Рисаль и Виола, посетив Прагу и Брно (местные газеты пишут о них как о «чрезвычайно талантливых и очаровательных господах»), прибывают в Вену, где задерживаются на несколько дней. Рисалю вручают посылку — это булавка с бриллиантом, которую он потерял как-то во время обеда в отеле. Рисаля (в который раз!) изумляет немецкая честность, он искренне растроган и пишет прочувствованное письмо Блюментритту. Вообще же к драгоценным камням он питает что-то вроде пристрастия: то ли потому, что они сами по себе привлекали его, то ли под влиянием Дюма и его героя графа Монте-Кристо. Во всяком случае, в своих дневниковых записях о посещениях музеев драгоценным камням он посвящает самые вдохновенные строки, о них же благоговейно пишет семье, а когда у него заводятся деньги, он предпочитает покупать камни.

Посетив Мюнхен и Нюрнберг, Рисаль и Виола отправляются в Швейцарию — Базель, Берн, Лозанна и Женева лежат на их пути. В Женеве, совершив прогулку по озеру, друзья расстаются: Максимо Виола едет в Испанию, а Рисаль — в Италию. Осмотрев Венецию, он прибывает в Вечный город. «Я дышу тем же воздухом, — пишет он Блюментритту, — которым дышали римские герои. Я почтительно приветствую каждую статую, и мне, бедному жителю маленьких островов, кажется, что я нахожусь в святая святых. Мои любимые места — Колизей и Форум. Там я сидел часами, пытаясь вызвать их к жизни…» Этому занятию — оживлению теней прошлого среди римских развалин — предавались лучшие умы Европы начиная с эпохи Возрождения.

Из Рима Рисаль поездом отправляется в Марсель и там 3 июля 1887 года садится на пароход — тот самый, который за пять лет до того доставил его в Европу. Но пассажир уже другой — не всему удивляющийся индио, а человек, впитавший в себя достижения европейской культуры и говорящий чуть ли не со всеми попутчиками на их языках, беседующий о Шекспире, Гете и Гюго.

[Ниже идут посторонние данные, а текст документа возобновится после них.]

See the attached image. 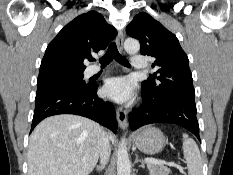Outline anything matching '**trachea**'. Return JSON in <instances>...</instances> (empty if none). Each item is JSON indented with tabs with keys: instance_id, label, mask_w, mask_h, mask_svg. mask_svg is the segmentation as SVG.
I'll list each match as a JSON object with an SVG mask.
<instances>
[{
	"instance_id": "1",
	"label": "trachea",
	"mask_w": 233,
	"mask_h": 175,
	"mask_svg": "<svg viewBox=\"0 0 233 175\" xmlns=\"http://www.w3.org/2000/svg\"><path fill=\"white\" fill-rule=\"evenodd\" d=\"M112 59H115L117 62L125 65V66H130L129 62L120 55V53L118 52L117 46L115 42H111L107 52L105 53V55L99 59V62L101 64V66H106L108 65ZM91 61H94L93 58L90 59Z\"/></svg>"
}]
</instances>
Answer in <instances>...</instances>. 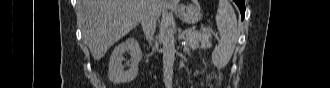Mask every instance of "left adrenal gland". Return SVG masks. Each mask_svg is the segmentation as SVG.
I'll return each instance as SVG.
<instances>
[{"mask_svg":"<svg viewBox=\"0 0 330 88\" xmlns=\"http://www.w3.org/2000/svg\"><path fill=\"white\" fill-rule=\"evenodd\" d=\"M184 52H185V53H188V50H187L186 48H184Z\"/></svg>","mask_w":330,"mask_h":88,"instance_id":"obj_1","label":"left adrenal gland"}]
</instances>
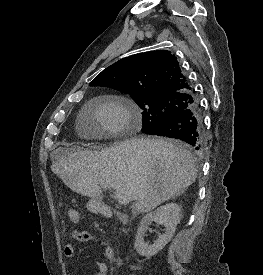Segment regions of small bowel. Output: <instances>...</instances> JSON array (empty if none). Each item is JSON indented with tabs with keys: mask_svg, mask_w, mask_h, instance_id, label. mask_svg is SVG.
<instances>
[{
	"mask_svg": "<svg viewBox=\"0 0 263 275\" xmlns=\"http://www.w3.org/2000/svg\"><path fill=\"white\" fill-rule=\"evenodd\" d=\"M71 238L73 241L78 242H98L97 238L88 231H78L75 230L71 233ZM64 256L66 258H72L75 255V247L73 243H68L63 249ZM104 256L108 259L113 258L114 250L110 246H105ZM98 271L93 275H108V267L103 262L97 263Z\"/></svg>",
	"mask_w": 263,
	"mask_h": 275,
	"instance_id": "obj_1",
	"label": "small bowel"
}]
</instances>
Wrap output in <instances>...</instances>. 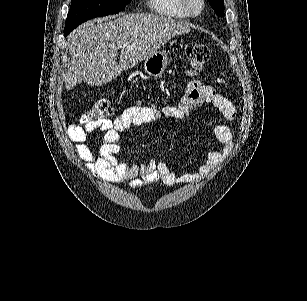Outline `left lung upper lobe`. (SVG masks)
<instances>
[{
    "instance_id": "obj_1",
    "label": "left lung upper lobe",
    "mask_w": 307,
    "mask_h": 301,
    "mask_svg": "<svg viewBox=\"0 0 307 301\" xmlns=\"http://www.w3.org/2000/svg\"><path fill=\"white\" fill-rule=\"evenodd\" d=\"M211 7L214 9L217 15L224 16V2L223 0H208Z\"/></svg>"
}]
</instances>
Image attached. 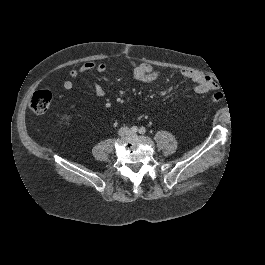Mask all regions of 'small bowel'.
<instances>
[{
	"label": "small bowel",
	"instance_id": "small-bowel-1",
	"mask_svg": "<svg viewBox=\"0 0 265 265\" xmlns=\"http://www.w3.org/2000/svg\"><path fill=\"white\" fill-rule=\"evenodd\" d=\"M130 65L133 70L134 78L141 83L153 82L161 76V73L154 70L149 64L131 62ZM106 70L107 64L105 62H86L80 67L70 70L69 76L71 79L64 81L63 88L68 91L71 90L74 86L72 80L77 79L81 74L91 71L104 73ZM181 75L195 83L193 91L197 94H205L217 89L216 83L210 77L200 72L186 69L181 72ZM93 89L97 97H104L105 91L99 83L93 82Z\"/></svg>",
	"mask_w": 265,
	"mask_h": 265
}]
</instances>
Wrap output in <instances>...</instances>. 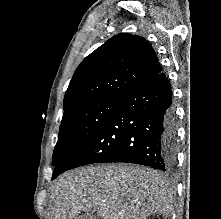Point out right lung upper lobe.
Returning <instances> with one entry per match:
<instances>
[{"instance_id":"obj_1","label":"right lung upper lobe","mask_w":221,"mask_h":219,"mask_svg":"<svg viewBox=\"0 0 221 219\" xmlns=\"http://www.w3.org/2000/svg\"><path fill=\"white\" fill-rule=\"evenodd\" d=\"M161 70L154 49L144 38L120 33L78 66L64 97V111L91 100L122 99Z\"/></svg>"}]
</instances>
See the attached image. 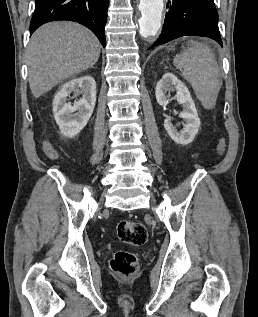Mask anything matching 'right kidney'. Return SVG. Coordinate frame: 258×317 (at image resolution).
<instances>
[{
	"mask_svg": "<svg viewBox=\"0 0 258 317\" xmlns=\"http://www.w3.org/2000/svg\"><path fill=\"white\" fill-rule=\"evenodd\" d=\"M71 92L83 94L74 104L67 102ZM96 102V82L93 76L84 74L79 78H72L62 84L53 98L54 118L64 136L73 138L86 126ZM78 110V112H75Z\"/></svg>",
	"mask_w": 258,
	"mask_h": 317,
	"instance_id": "obj_1",
	"label": "right kidney"
}]
</instances>
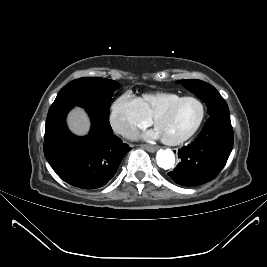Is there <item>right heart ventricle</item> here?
Masks as SVG:
<instances>
[{"label":"right heart ventricle","instance_id":"e07e8e85","mask_svg":"<svg viewBox=\"0 0 267 267\" xmlns=\"http://www.w3.org/2000/svg\"><path fill=\"white\" fill-rule=\"evenodd\" d=\"M181 97L183 96L174 92H154L145 93L138 100L144 113L151 119L156 112Z\"/></svg>","mask_w":267,"mask_h":267}]
</instances>
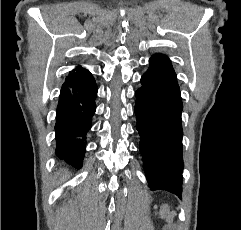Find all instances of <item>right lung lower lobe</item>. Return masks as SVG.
<instances>
[{"label":"right lung lower lobe","instance_id":"98d812e1","mask_svg":"<svg viewBox=\"0 0 241 230\" xmlns=\"http://www.w3.org/2000/svg\"><path fill=\"white\" fill-rule=\"evenodd\" d=\"M97 90L92 74L81 67L69 72L61 88L55 125L56 155L76 169L82 166Z\"/></svg>","mask_w":241,"mask_h":230}]
</instances>
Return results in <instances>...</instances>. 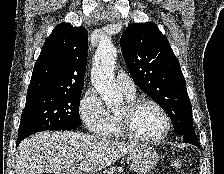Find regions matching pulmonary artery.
Returning a JSON list of instances; mask_svg holds the SVG:
<instances>
[{"instance_id":"obj_1","label":"pulmonary artery","mask_w":224,"mask_h":174,"mask_svg":"<svg viewBox=\"0 0 224 174\" xmlns=\"http://www.w3.org/2000/svg\"><path fill=\"white\" fill-rule=\"evenodd\" d=\"M116 83L120 90L130 97H134L136 94V87L134 82L125 73H118L116 76Z\"/></svg>"}]
</instances>
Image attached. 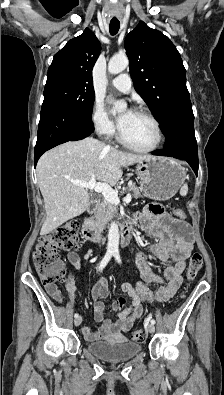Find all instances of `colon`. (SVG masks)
Segmentation results:
<instances>
[{
    "instance_id": "obj_1",
    "label": "colon",
    "mask_w": 224,
    "mask_h": 395,
    "mask_svg": "<svg viewBox=\"0 0 224 395\" xmlns=\"http://www.w3.org/2000/svg\"><path fill=\"white\" fill-rule=\"evenodd\" d=\"M176 217L184 219L185 212L182 209L174 210ZM78 244V226L76 223H67L49 233L39 237L34 252L33 261L39 278L44 284L63 282L69 278L65 264L58 256V250L70 249ZM203 265V258L199 252H194L189 260L186 273L188 281H193L197 277ZM125 303L123 298L114 302V309L120 310ZM145 337L142 329H135L131 332L134 341H141Z\"/></svg>"
}]
</instances>
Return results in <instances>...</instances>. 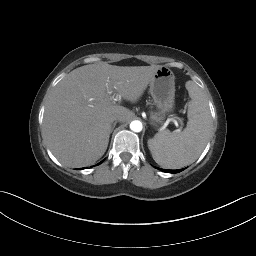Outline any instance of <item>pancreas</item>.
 Here are the masks:
<instances>
[{
	"instance_id": "cf45deb5",
	"label": "pancreas",
	"mask_w": 256,
	"mask_h": 256,
	"mask_svg": "<svg viewBox=\"0 0 256 256\" xmlns=\"http://www.w3.org/2000/svg\"><path fill=\"white\" fill-rule=\"evenodd\" d=\"M162 120H163V117L160 116L159 113H152V114H151V121H152L153 124H155V123H161Z\"/></svg>"
}]
</instances>
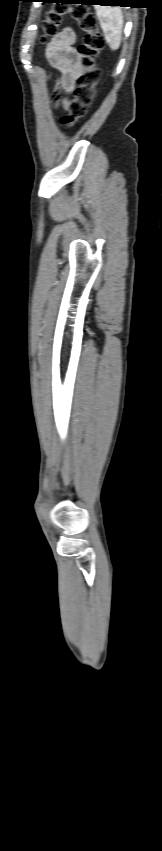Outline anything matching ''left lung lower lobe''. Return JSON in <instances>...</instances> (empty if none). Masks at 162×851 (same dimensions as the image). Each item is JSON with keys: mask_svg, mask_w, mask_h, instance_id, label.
Listing matches in <instances>:
<instances>
[{"mask_svg": "<svg viewBox=\"0 0 162 851\" xmlns=\"http://www.w3.org/2000/svg\"><path fill=\"white\" fill-rule=\"evenodd\" d=\"M48 2H55V1H53V0H48ZM84 2H88V3H90V4H93V3H103V4H105V5H113V6H114V5H119V6H121V4H120V3H126L127 1H126V0H73V1H71V2H63V3H81V4L83 5V4H84ZM103 4H101V5H103Z\"/></svg>", "mask_w": 162, "mask_h": 851, "instance_id": "obj_1", "label": "left lung lower lobe"}]
</instances>
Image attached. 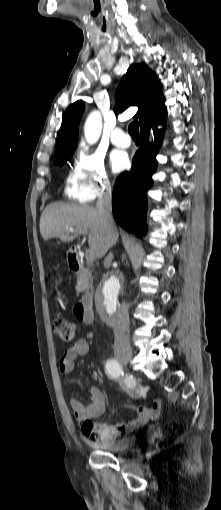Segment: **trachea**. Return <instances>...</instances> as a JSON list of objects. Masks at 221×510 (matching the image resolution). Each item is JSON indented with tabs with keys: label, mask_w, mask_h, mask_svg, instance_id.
I'll return each instance as SVG.
<instances>
[{
	"label": "trachea",
	"mask_w": 221,
	"mask_h": 510,
	"mask_svg": "<svg viewBox=\"0 0 221 510\" xmlns=\"http://www.w3.org/2000/svg\"><path fill=\"white\" fill-rule=\"evenodd\" d=\"M129 134L132 136L134 140H138V132H139V124L138 121H134L129 125L128 128Z\"/></svg>",
	"instance_id": "1"
}]
</instances>
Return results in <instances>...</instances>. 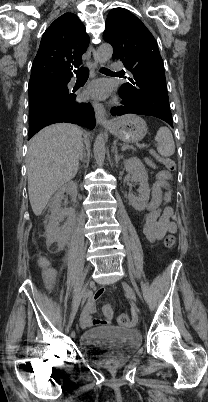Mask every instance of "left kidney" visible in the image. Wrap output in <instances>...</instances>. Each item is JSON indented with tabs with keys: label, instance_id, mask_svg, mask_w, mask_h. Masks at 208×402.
<instances>
[{
	"label": "left kidney",
	"instance_id": "1",
	"mask_svg": "<svg viewBox=\"0 0 208 402\" xmlns=\"http://www.w3.org/2000/svg\"><path fill=\"white\" fill-rule=\"evenodd\" d=\"M124 168L130 174L131 182H140V188L137 190L139 196H133L131 192L128 194L130 206H133L138 212L145 210L150 198V190L148 184V176L144 164L138 158H129L124 160Z\"/></svg>",
	"mask_w": 208,
	"mask_h": 402
}]
</instances>
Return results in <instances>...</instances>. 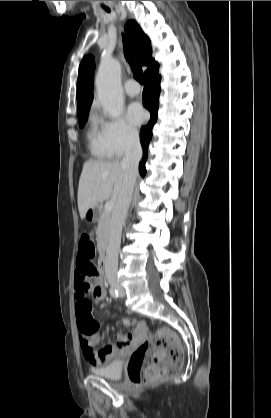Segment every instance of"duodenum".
<instances>
[{"label": "duodenum", "instance_id": "duodenum-1", "mask_svg": "<svg viewBox=\"0 0 271 418\" xmlns=\"http://www.w3.org/2000/svg\"><path fill=\"white\" fill-rule=\"evenodd\" d=\"M107 266V257L105 251H102L100 259H99V267L102 272H105Z\"/></svg>", "mask_w": 271, "mask_h": 418}]
</instances>
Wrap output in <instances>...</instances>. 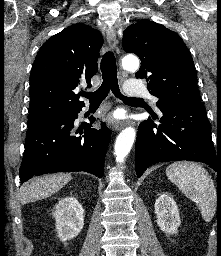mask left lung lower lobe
<instances>
[{
  "label": "left lung lower lobe",
  "mask_w": 221,
  "mask_h": 256,
  "mask_svg": "<svg viewBox=\"0 0 221 256\" xmlns=\"http://www.w3.org/2000/svg\"><path fill=\"white\" fill-rule=\"evenodd\" d=\"M157 130L151 118L140 123L135 147L137 177L152 164L191 160L210 165L221 174V156L211 138V126L204 106L167 105ZM155 119V118H154Z\"/></svg>",
  "instance_id": "obj_1"
}]
</instances>
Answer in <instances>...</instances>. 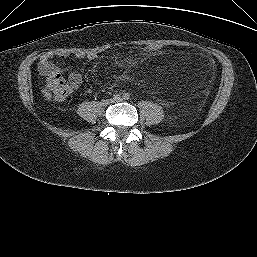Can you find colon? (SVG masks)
I'll list each match as a JSON object with an SVG mask.
<instances>
[{
    "mask_svg": "<svg viewBox=\"0 0 257 257\" xmlns=\"http://www.w3.org/2000/svg\"><path fill=\"white\" fill-rule=\"evenodd\" d=\"M148 51L157 53L162 49L159 44H151L147 46ZM47 90L58 100H66L71 93V88L67 84L65 78L58 72L50 73L47 76Z\"/></svg>",
    "mask_w": 257,
    "mask_h": 257,
    "instance_id": "obj_1",
    "label": "colon"
}]
</instances>
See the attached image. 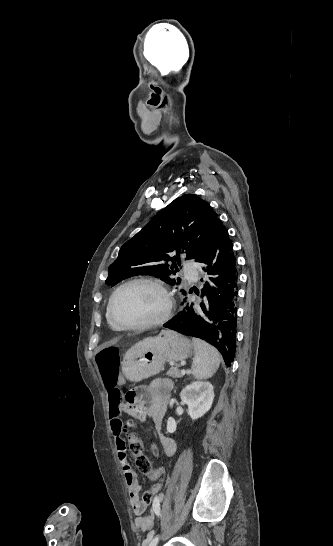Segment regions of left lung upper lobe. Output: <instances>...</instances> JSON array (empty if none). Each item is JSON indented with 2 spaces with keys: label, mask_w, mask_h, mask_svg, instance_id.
<instances>
[{
  "label": "left lung upper lobe",
  "mask_w": 333,
  "mask_h": 546,
  "mask_svg": "<svg viewBox=\"0 0 333 546\" xmlns=\"http://www.w3.org/2000/svg\"><path fill=\"white\" fill-rule=\"evenodd\" d=\"M217 220L209 204L196 195L178 197L121 247L108 268L106 284L114 286L135 275H155L171 285L179 284L171 276L180 269V254L196 261L207 248Z\"/></svg>",
  "instance_id": "obj_1"
}]
</instances>
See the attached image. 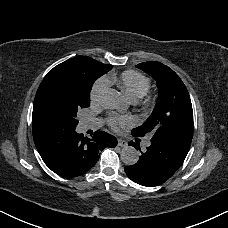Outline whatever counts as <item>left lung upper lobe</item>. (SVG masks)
Instances as JSON below:
<instances>
[{"label": "left lung upper lobe", "instance_id": "5c2ea615", "mask_svg": "<svg viewBox=\"0 0 228 228\" xmlns=\"http://www.w3.org/2000/svg\"><path fill=\"white\" fill-rule=\"evenodd\" d=\"M137 68L151 75L158 85V99L150 117L132 133L192 141L193 111L189 93L179 76L159 62H144Z\"/></svg>", "mask_w": 228, "mask_h": 228}]
</instances>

Что же усвоил он в Европе, что произошло в его душе за годы жизни на чужбине? Прежде всего он приобщился к европейской науке, обрел уверенность в себе. В последней четверти XIX века их было много в Европе — уверенных в себе людей, которые твердо знали, куда идет мир, и спокойно взирали на него из-под котелков. Наследники просветителей, прошедшие через позитивизм, они были уверены: все определяет прогресс, они — его слуги, они движут мир вперед, их ничто не остановит. Прогресс для них означает усиление и укрепление рационального начала, торжество науки и разума. Они ощущают свою причастность к величественному поступательному движению. Ощущает ее и Рисаль. В этом проявляются особенности «переживания истории» Рисалем. Сложилось оно под влиянием Иоганна Гердера — Рисаль тщательно изучал его труды и имел в личной библиотеке полное собрание его сочинений. Он явственно осознает гармонию между своими устремлениями и направлением исторического развития. Оно, естественно, понимается идеалистически — как неотвратимое торжество разума и гармонии. Кажется, что еще немного — и наступит их окончательный триумф. Рисаль считает, что своей деятельностью он способствует этому триумфу, и чувствует глубочайшую уверенность в своей правоте.